Accepted HCII 2024: PENDING
Abstract
Electroencephalography (EEG) analysis is an important domain in the realm of Brain-Computer Interface (BCI) research. To ensure BCI devices are capable of providing practical applications in the real world, brain signal processing techniques must be fast, accurate, and resource-conscious to deliver low-latency neural analytics. This study presents a model that leverages a pre-trained MobileViT alongside Knowledge Distillation (KD) for EEG regression tasks. Our results showcase that this model performs at a level comparable to the previous State-of-the-Art (SOTA) on the EEGEyeNet Absolute Position Task, achieving a Root Mean Squared Error (RMSE) of 53.6, a 3% reduction in accuracy, while being 33% faster and 60% smaller. Our research presents a cost-effective model applicable to resource-constrained devices and contributes to expanding future research on lightweight, mobile-friendly models for EEG regression.
EEGMobile incorporates a pre-trained MobileViT network first presented by Mehta & Rastegari in: "MobileViT: Light-weight, General-purpose, and Mobile-friendly Vision Transformer " and further expanded in "Separable Self-attention for Mobile Vision Transformers". Furthermore, this model utilized Knowledge Distillation in the training procedure, based on the work of Hinton et al. in "Distilling the Knowledge in a Neural Network".
This repository includes the original EEGViT models which can be found here, the EEGViT-TCNet (teacher model) which can be found here, and our EEGMobile model.
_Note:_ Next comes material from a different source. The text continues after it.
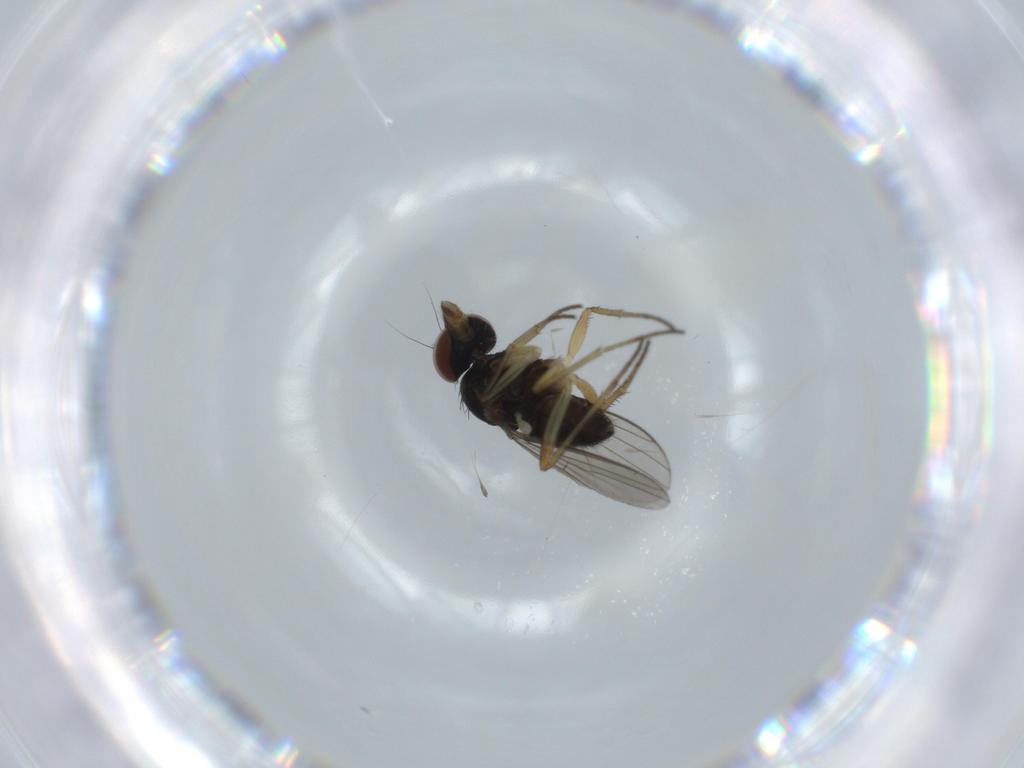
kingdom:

Weights for pre-trained models were loaded from huggingface.co.
Data for the EEGEyeNet Absolute Position Task can be downloaded with
wget -O "./dataset/Position_task_with_dots_synchronised_min.npz" "https://osf.io/download/ge87t/"
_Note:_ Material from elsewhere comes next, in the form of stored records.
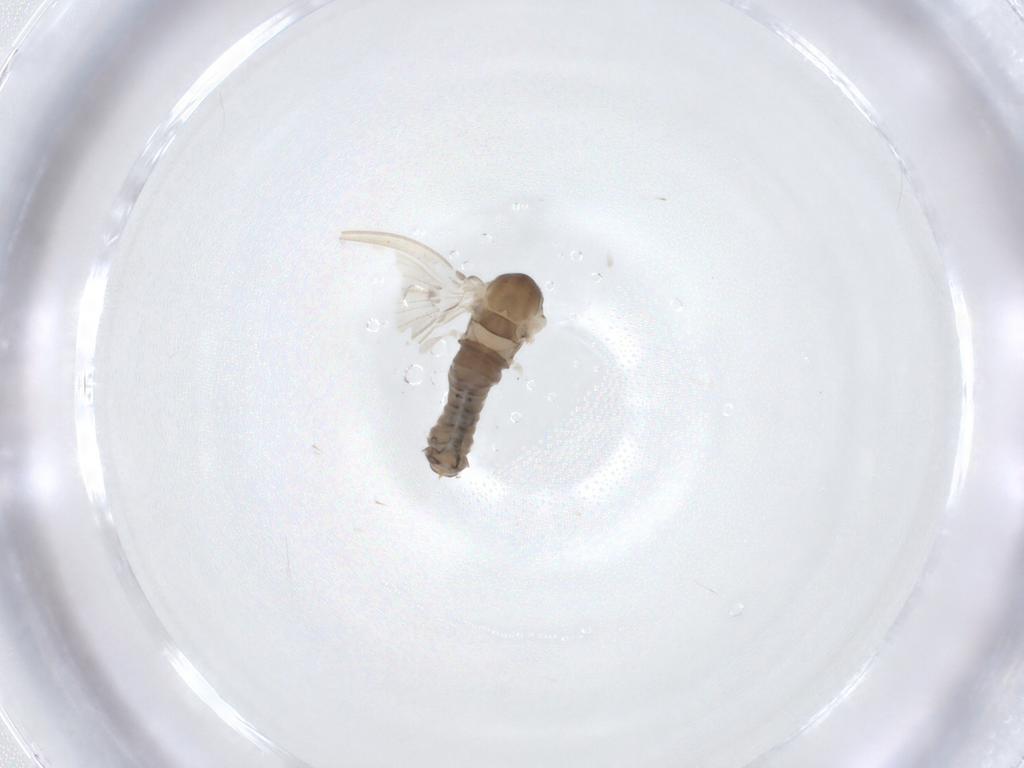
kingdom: Animalia
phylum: Arthropoda
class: Insecta
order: Diptera
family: Psychodidae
More information on this dataset and others can be found in: "EEGEyeNet: a Simultaneous Electroencephalography and Eye-tracking Dataset and Benchmark for Eye Movement Prediction"
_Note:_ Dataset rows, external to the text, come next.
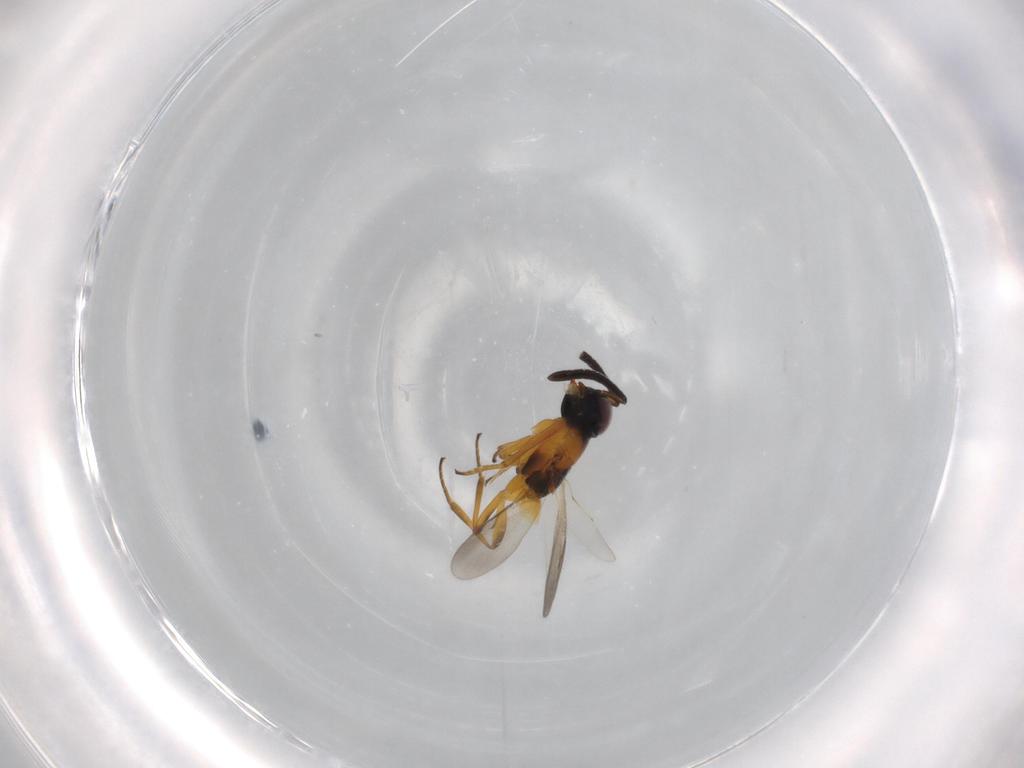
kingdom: Animalia
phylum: Arthropoda
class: Insecta
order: Hymenoptera
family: Encyrtidae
Basic requirements can be installed with
pip install -r general_requirements.txt
Default training of the teacher model (EEGViT-TCNet) or others can be done with
python run.py
Once the teacher model's weights have been saved, they can be loaded to train EEGMobile with
python distillation_run.py
You can load and run a speed test on any saved model using
python inference_test.py
Be sure you have selected the right model when loading saved weights.